------ RECORDS PROVIDED

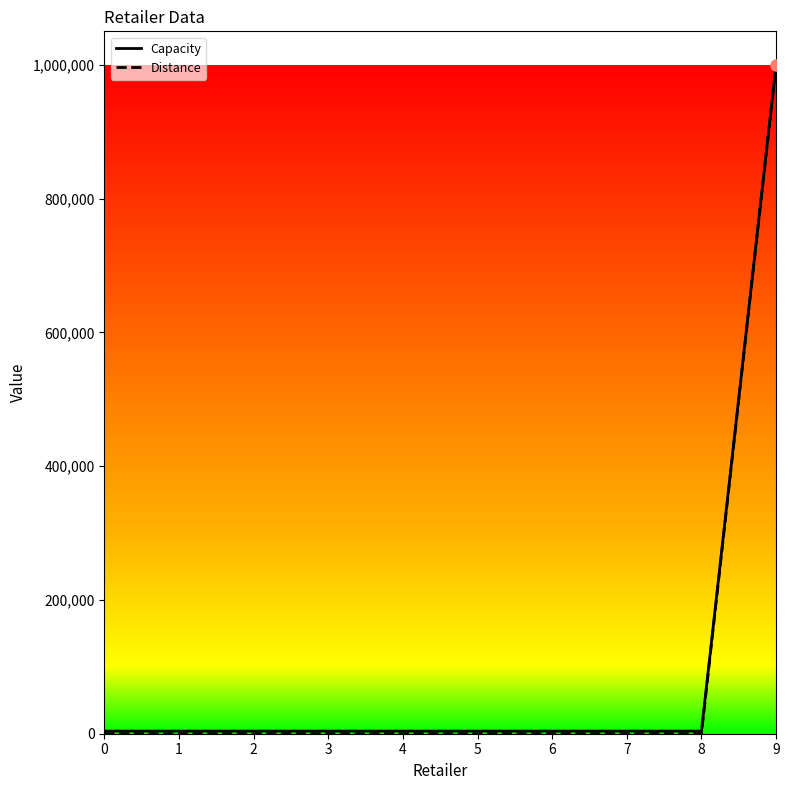

At which category is the sum across all series the highest?

9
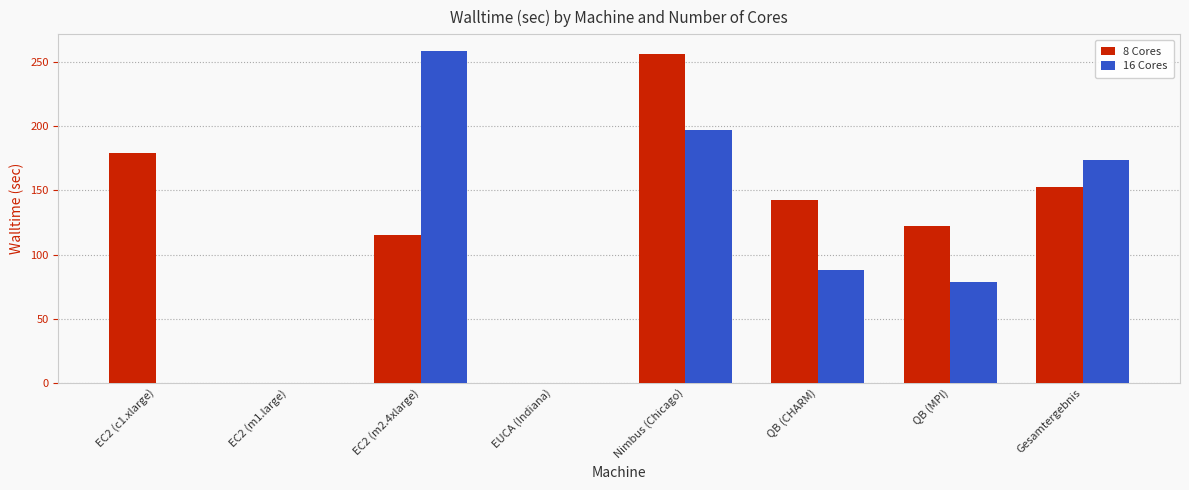

At which label does 16 Cores reach its peak?

EC2 (m2.4xlarge)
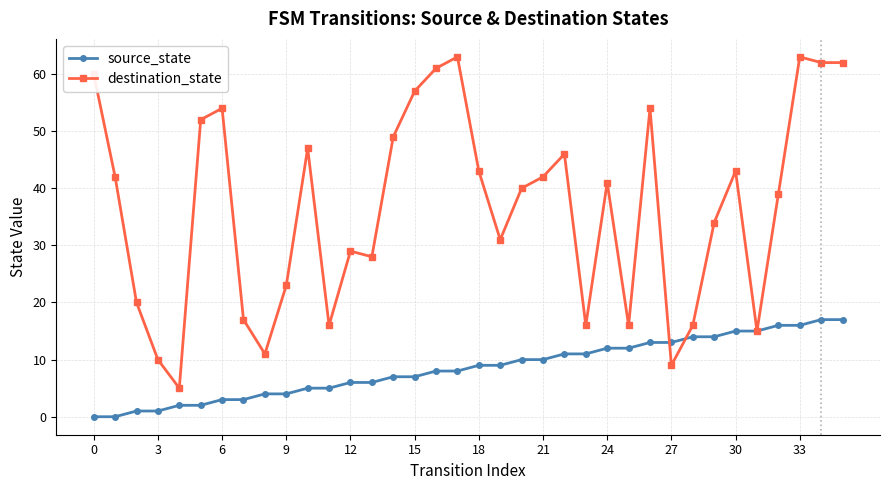

Which series has the largest range (max minus min)?

destination_state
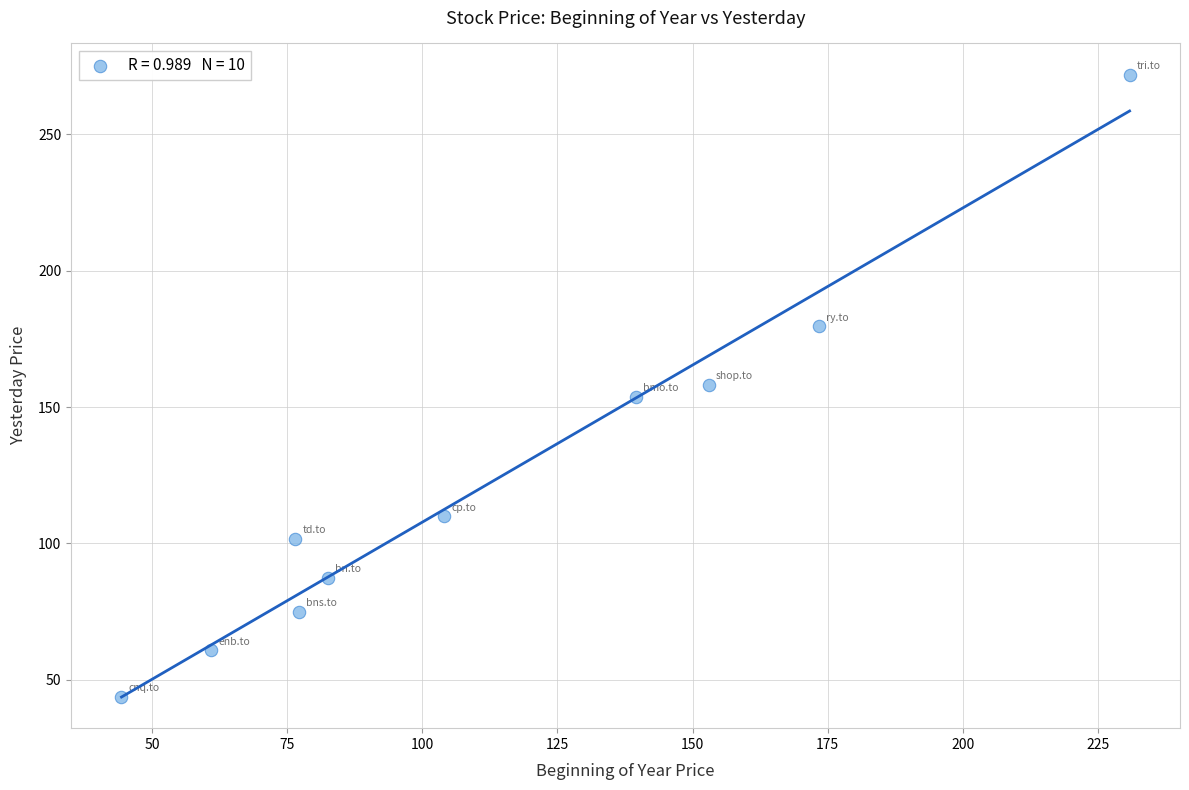

What is the average X value?

114.2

------------

PROBLEM DETAILS >> Return all of the rows above verbatim, leaving out the pictures.

THE COMPLETED TASK >>
At which category is the sum across all series the highest?

9

At which label does 16 Cores reach its peak?

EC2 (m2.4xlarge)

Which series has the largest range (max minus min)?

destination_state

What is the average X value?

114.2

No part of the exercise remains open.